§ TEXT EXTRACT:
Handling and forwarding


Introduction

Coral is a completely headless/masterless architecture. This means that each node must be able to handle any HTTP request, whether the contacted node in the cluster is capable of answering the request or not. The same is true for handling events. If an event does not belong on a certain machine, it should be forwarded to the machine that can handle the event. This implies that all nodes must know where to forward requests to, if the node that is contacted is not capable of handling the request. This process is completely transparent to the consumer of the RESTful API and also has no effect on runtime behavior.

An example of a request to a Coral cluster with four nodes is shown below:

In the picture, a Coral cluster with 4 machines is shown, with IP addresses 192.168.0.11 to 192.168.0.14. On each of these machines, four different runtimes run, named R1 to R4. Let’s assume that the user connects to the following URL:

GET http://192.168.0.11/api/runtimes/runtime2/stats

This means that the user requests runtime statistics from a node on which the runtime does not run. Coral will automatically forward the request to node 192.168.0.12, where the runtime actually lives. The end user simply sees the answer to the request as if the forwarding did not take place.

§ SHORT EXERCISE: Copy from the text on request handling and forwarding the part starting with "GET http://192.168.0.11/api/runtimes/runtime2/stats" and going on through "not take place.".

§ AVAILABLE DATA:
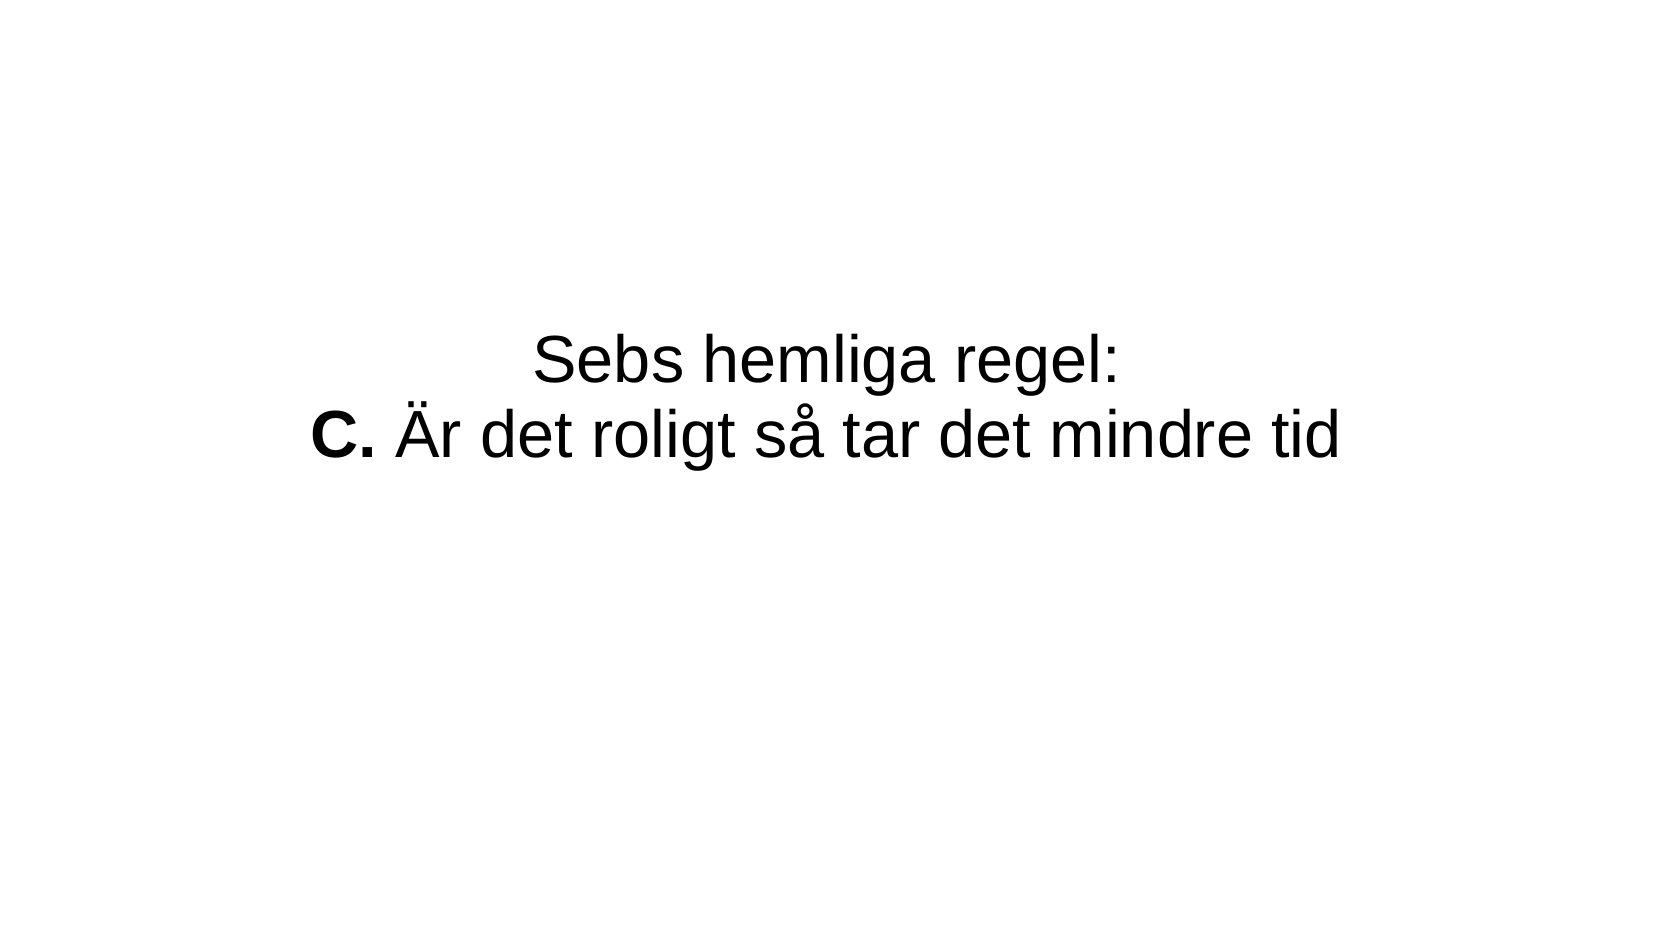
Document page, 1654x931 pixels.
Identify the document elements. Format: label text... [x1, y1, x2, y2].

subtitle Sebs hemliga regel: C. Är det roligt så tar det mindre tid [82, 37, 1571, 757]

§ REPLY:
GET http://192.168.0.11/api/runtimes/runtime2/stats

This means that the user requests runtime statistics from a node on which the runtime does not run. Coral will automatically forward the request to node 192.168.0.12, where the runtime actually lives. The end user simply sees the answer to the request as if the forwarding did not take place.